It's been just over three weeks since Cameron Vazzoler's life was flipped on its head.
Two months ago he was captaining the Bega Roosters to the 2022 Group 16 premiership. Now he struggles to walk.
Despite a shock diagnosis of Guillain-Barré Syndrome, his resolve couldn't be stronger as the path to recovery begins.
The outpouring of support for Mr Vazzoler has been tremendous, with over $35,000 raised in just six days via a GoFundMe page set up by the Group 7 and Group 16 rugby league fraternity.
"It's been awesome, I didn't expect it to blow up as much as it did," Mr Vazzoler said.
While only living in the area for roughly a year, Mr Vazzoler has already made his mark on the town, coaching and captaining the Bega Roosters to a premiership just two months ago.
His skill in directing play on the field - and his distinctive moustache - helped earn him plenty of fans.
Mr Vazzoler moved to Bega from Shellharbour, finding work as a machine operator at the Bega Cheese factory.
"The support from people from both areas has been quite unreal," he said.
The road to recovery could be long, and Mr Vazzoler was seeing a physiotherapist three times a week to help regain the strength in his arms and legs.
Unfortunately an accurate prognosis was difficult as the syndrome was so rare and has extremely varied impacts across patients. Mr Vazzoler was told a full recovery could potentially take 9-12 months.
With uncertainty around when he'll be able to get back to work, the donations received will allow him to take his time.
"It's taken a lot of the pressure off me and allowed me to get back to full health before going back to work."
The past three weeks have been a blur for Mr Vazzoler, as he recalled the days leading up to his time in hospital.
"I got pretty crook with food poisoning for about three or four days.

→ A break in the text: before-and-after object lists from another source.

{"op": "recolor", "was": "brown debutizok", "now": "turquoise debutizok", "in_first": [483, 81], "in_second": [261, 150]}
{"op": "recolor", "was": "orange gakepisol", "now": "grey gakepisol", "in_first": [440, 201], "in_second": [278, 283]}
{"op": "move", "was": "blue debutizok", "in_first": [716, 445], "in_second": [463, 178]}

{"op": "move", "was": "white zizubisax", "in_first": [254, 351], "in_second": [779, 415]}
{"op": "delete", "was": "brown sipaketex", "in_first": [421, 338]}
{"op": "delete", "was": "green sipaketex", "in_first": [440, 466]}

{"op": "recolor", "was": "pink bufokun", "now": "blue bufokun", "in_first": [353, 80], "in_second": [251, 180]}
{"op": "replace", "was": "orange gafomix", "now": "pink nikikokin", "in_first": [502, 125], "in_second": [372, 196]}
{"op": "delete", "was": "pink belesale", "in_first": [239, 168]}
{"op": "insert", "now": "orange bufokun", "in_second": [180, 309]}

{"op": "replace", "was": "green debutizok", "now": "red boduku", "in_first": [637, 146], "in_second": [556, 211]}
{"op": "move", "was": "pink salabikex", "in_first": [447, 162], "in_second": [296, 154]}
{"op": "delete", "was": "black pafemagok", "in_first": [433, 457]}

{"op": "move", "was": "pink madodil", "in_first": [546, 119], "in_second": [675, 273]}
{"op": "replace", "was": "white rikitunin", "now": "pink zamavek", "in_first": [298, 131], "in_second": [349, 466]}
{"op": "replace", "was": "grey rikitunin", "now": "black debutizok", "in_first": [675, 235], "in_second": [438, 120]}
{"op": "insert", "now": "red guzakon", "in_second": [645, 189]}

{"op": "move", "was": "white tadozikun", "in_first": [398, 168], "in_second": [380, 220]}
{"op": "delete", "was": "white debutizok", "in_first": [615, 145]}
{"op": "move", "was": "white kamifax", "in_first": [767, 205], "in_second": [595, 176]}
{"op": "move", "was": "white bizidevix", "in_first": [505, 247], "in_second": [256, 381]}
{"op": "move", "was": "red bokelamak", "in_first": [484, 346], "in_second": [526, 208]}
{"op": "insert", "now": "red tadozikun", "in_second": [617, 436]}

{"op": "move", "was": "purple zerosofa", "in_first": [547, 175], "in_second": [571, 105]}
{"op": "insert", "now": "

Then five days later I started getting sore calves, which I thought was just dehydration because I had played golf on the Monday."
He went to work the following day, but realised later in the week that something wasn't right.
While he felt okay, his legs started to feel fatigued and as he struggled to walk, Mr Vazzoler thought it best to go to the medical centre, which led to six-day stint in Bega hospital, including three days in ICU.
The diagnosis was Guillain-Barré Syndrome, which luckily was able to be treated quickly to stop the initial spread.
"The first positive news was that it hadn't spread into my respiratory system," Mr Vazzoler said.
Assisted by a walking frame, he is now back home and seeing a physiotherapist three times a week.
While playing rugby league again was a while away, Mr Vazzoler did have some good news regarding next season with the Bega Roosters club.
"The footy club have been really supportive and they're still happy for me to still coach, which I thought was really good.
"My goal is to get back to footy this year, but realistically it probably won't happen."